Scientists have cloned a litter of rabbits which have been given a gene from a glowing jellyfish, effectively creating two glow-in-the-dark bunnies. Under normal light the rabbits appear just as normal and healthy as their siblings, but in a dark room the animals shine a bright fluorescent green.

The scientists say the transgenic bunnies aren’t harmed at all by the foreign DNA and have only been created as a proof of concept. That 25 percent of the cloned rabbits glow tells the scientists they successfully incorporated another animal’s DNA into their genome and, if it can be done here, it may be possible in humans as well. They hope that this approach might eventually be used in humans so people with genetic diseases could benefit from receiving a transplant of healthy DNA.

Associate professor Stefan Moisyadi with the University of Hawaii told the Independent the cloned bunnies shine as brightly as LED lights when the room goes dark.

“And on top of it, their fur is beginning to grow and the greenness is shining right through their fur. It’s so intense,” he said.

These tiny rabbits were born just last week in the lab at the University of Istanbul after the scientists injected a fluorescent protein from jelly fish DNA into the mother rabbit’s embryo. Once these embryos were genetically altered, they were given back to the mother and allowed to gestate.

Out of a litter of eight rabbits, two of them were born with the glowing gene. In a statement, Moisyadi said he was quite pleased with the results, noting their method achieves a higher success rate than previously seen when cloning rabbits.

Now that this gene has been introduced to the rabbits, the scientists hope to find the same jellyfish protein in the milk of the female glowing rabbits. This, says the team, could lead to better, more efficient ways to produce medicines.

“[For] patients who suffer from hemophilia and they need the blood clotting enzymes in their blood, we can make those enzymes a lot cheaper in animals with barrier reactives rather than a factory that will cost billions of dollars to build,” said Moisyadi.
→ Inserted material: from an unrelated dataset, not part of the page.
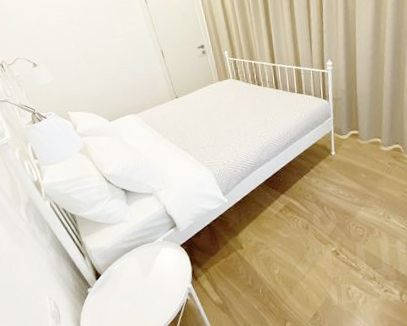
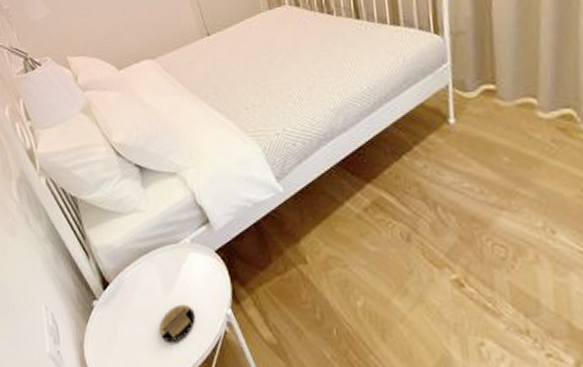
coaster: none [139,284,166,311] -> present [159,304,195,341]

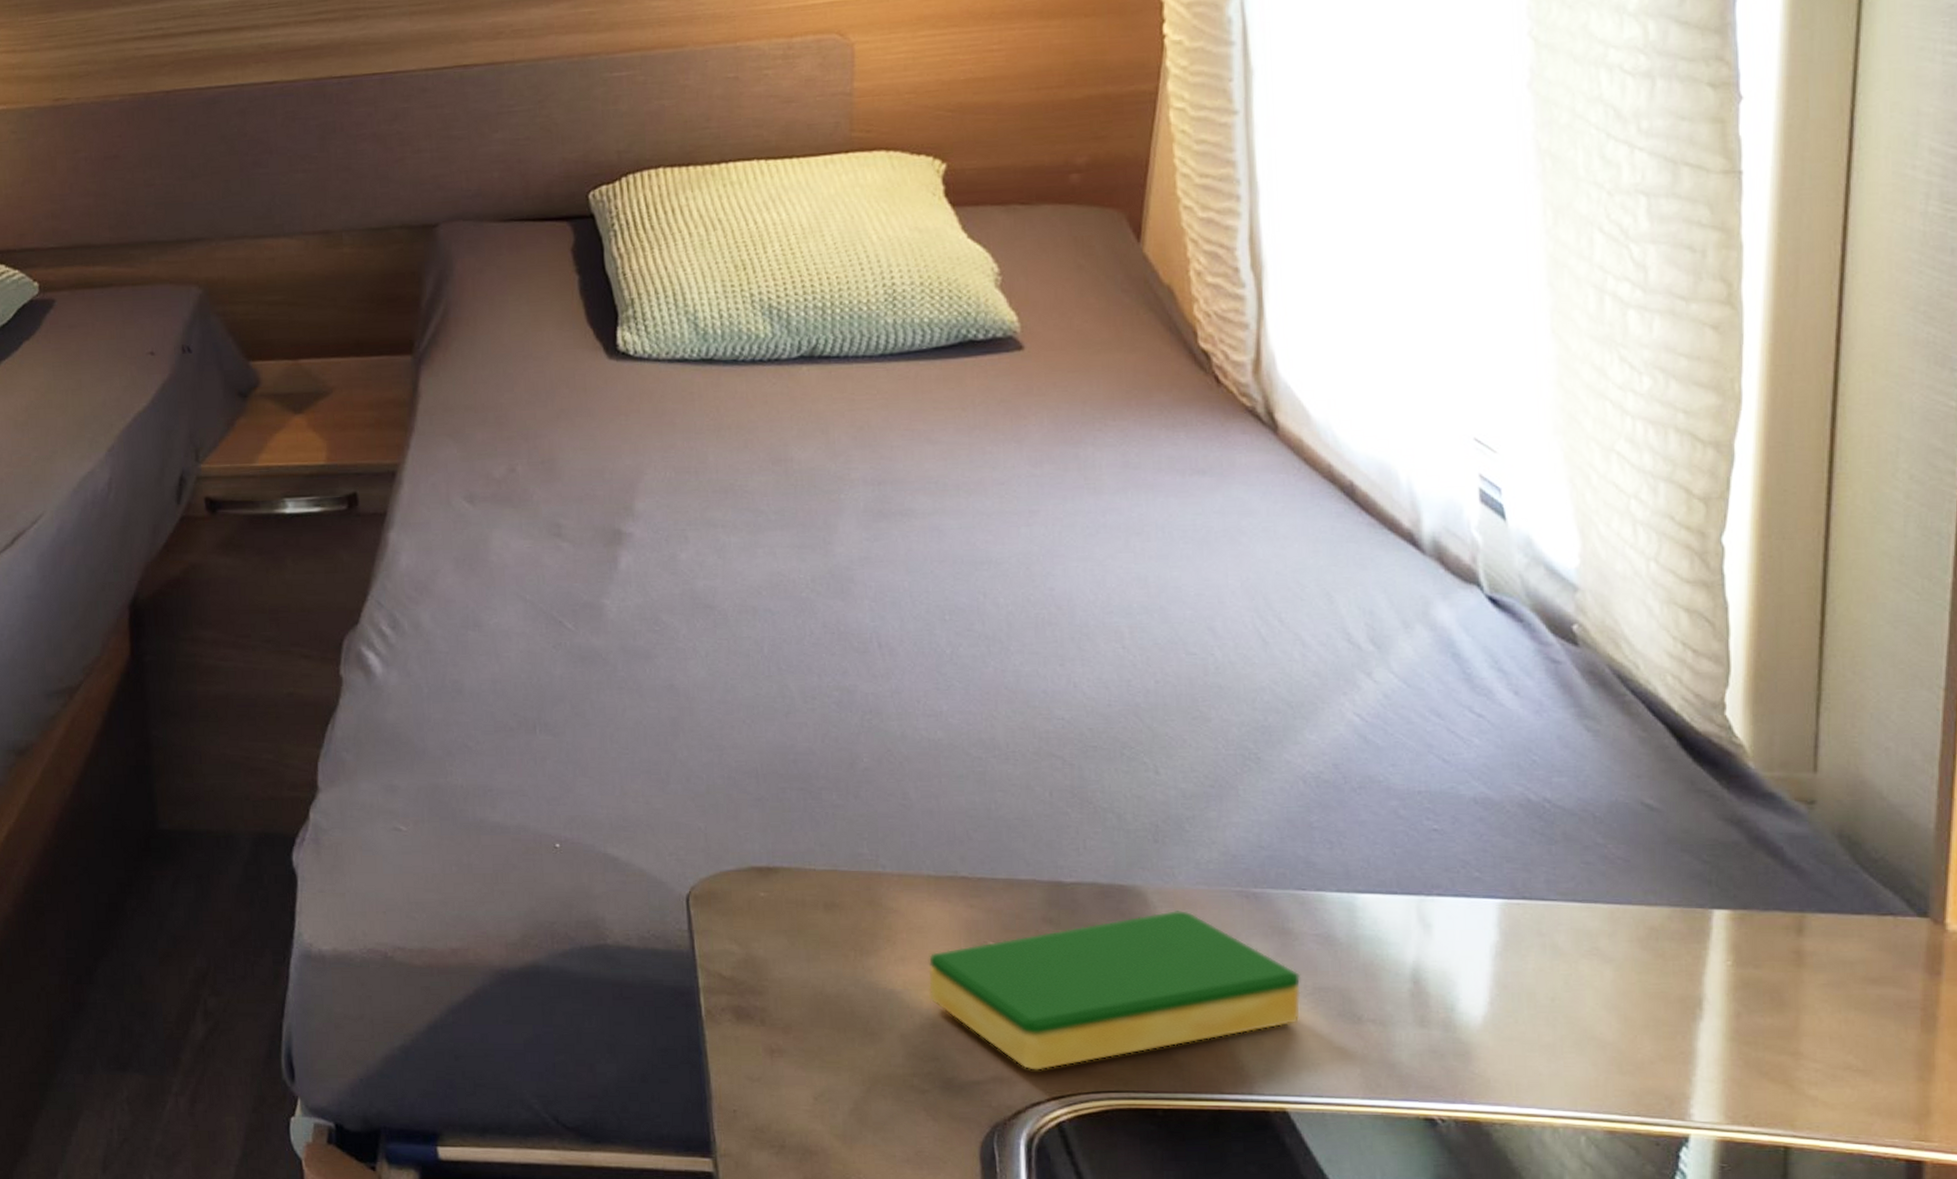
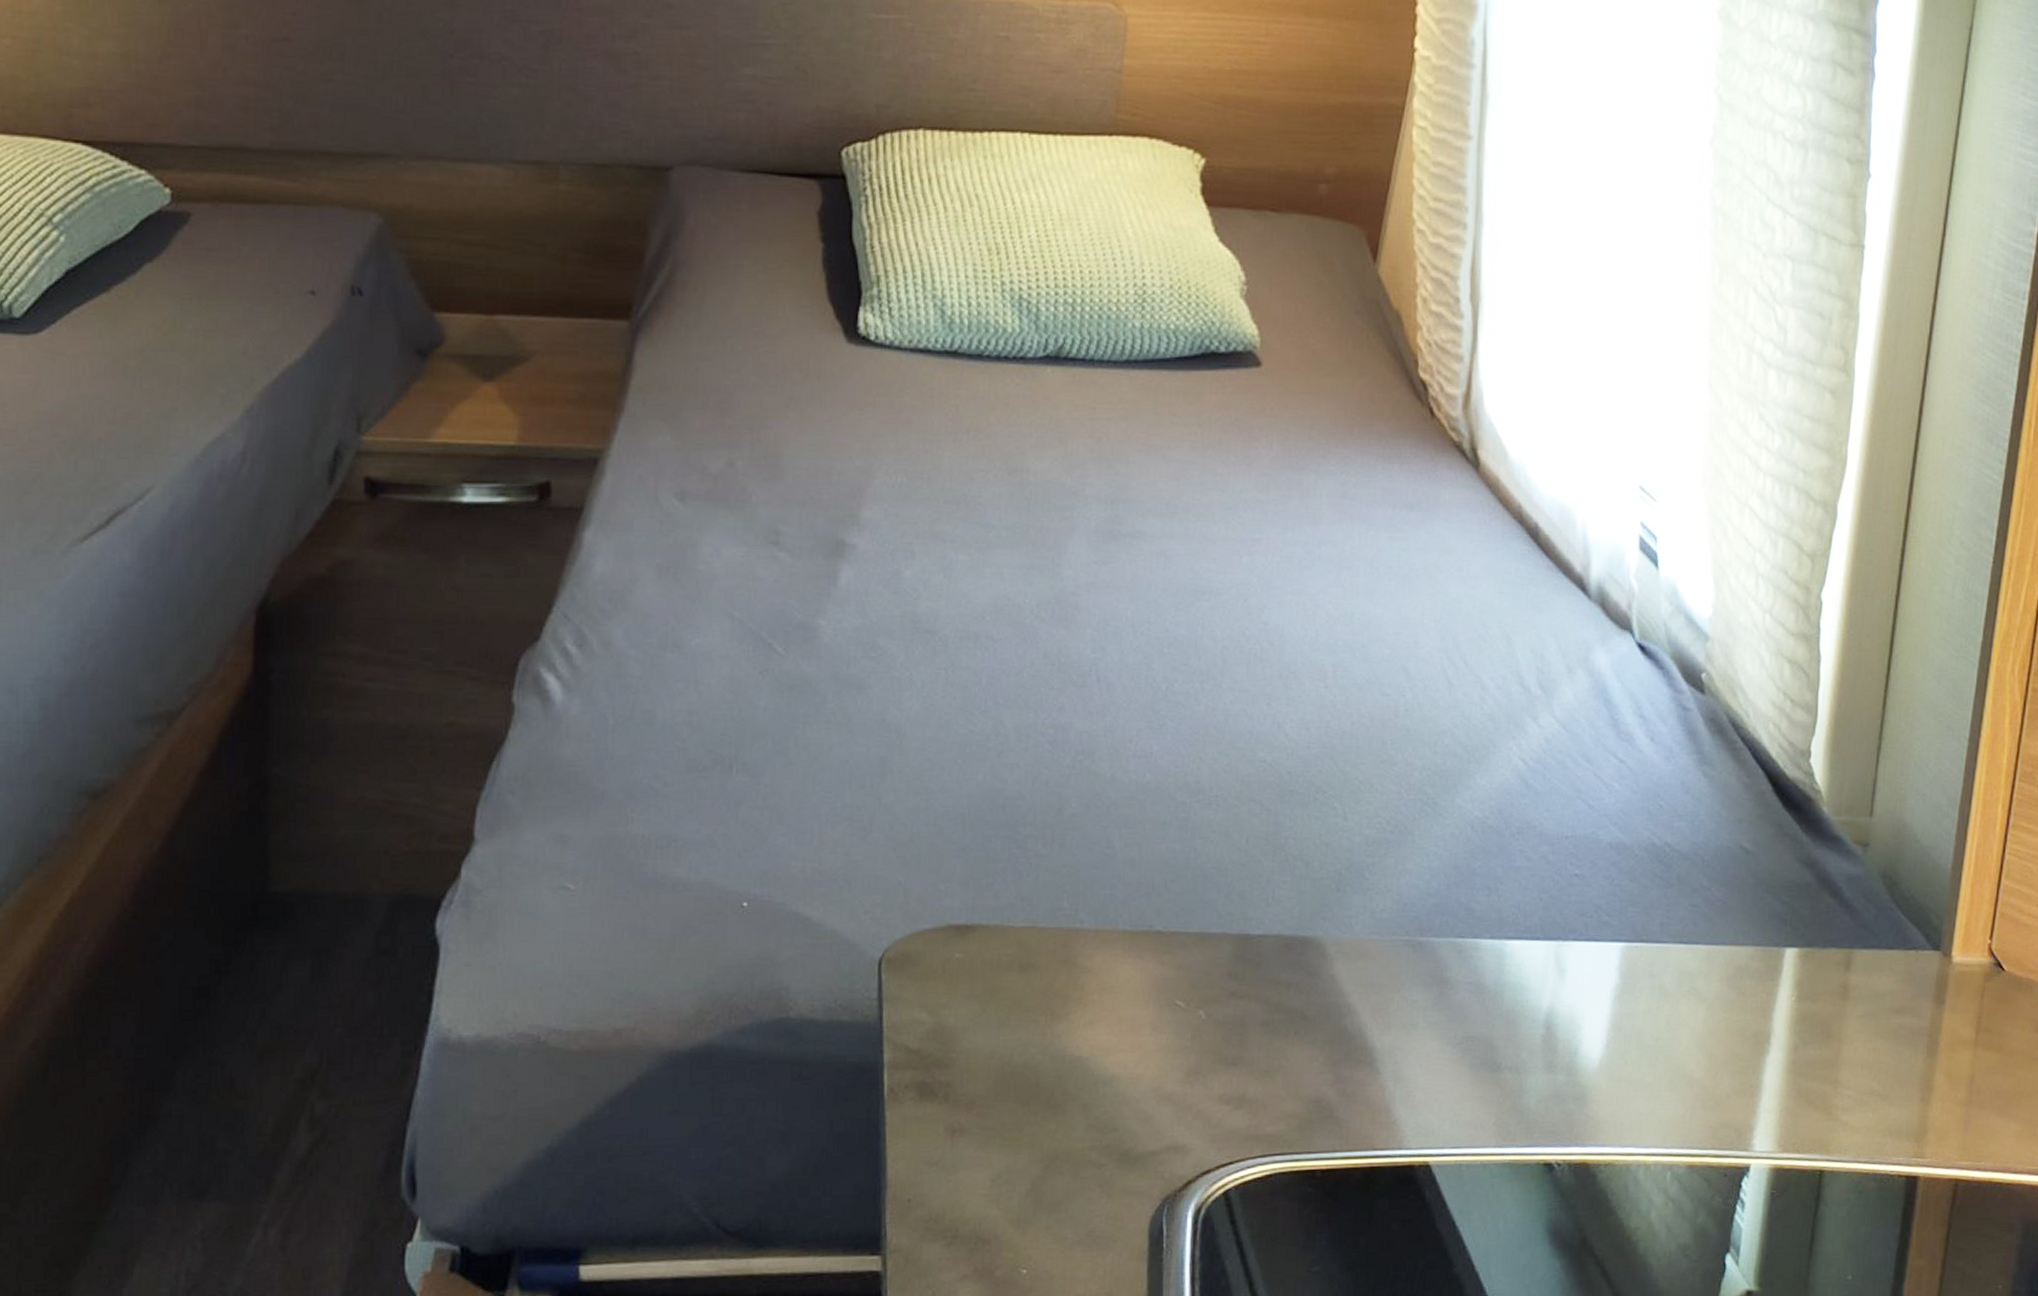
dish sponge: present [928,911,1301,1070] -> none [1115,962,1453,1137]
Moisyadi and University of Hawaii professor emeritus Ryuzo Yanagimachi began this work in 2011 when they traveled to Turkey to discuss a collaboration with the University of Istanbul and Marmara University. Yanagimachi, already a renowned geneticist, has also invented a technique which inserts sperm directly into an egg, a technique that is now used in many fertility clinics. He’s also been able to use this same method to create transgenic mice in previous studies.

Though the glow-in-the-dark bunnies have been developed in a lab, other animals with eye-popping colors have been spotted in the wild. For instance, just months ago researchers discovered hot pink slugs in the sub-alpine rocks of Australia. These animals are reportedly “as bright pink as you can imagine” and can cover the ground on a good morning.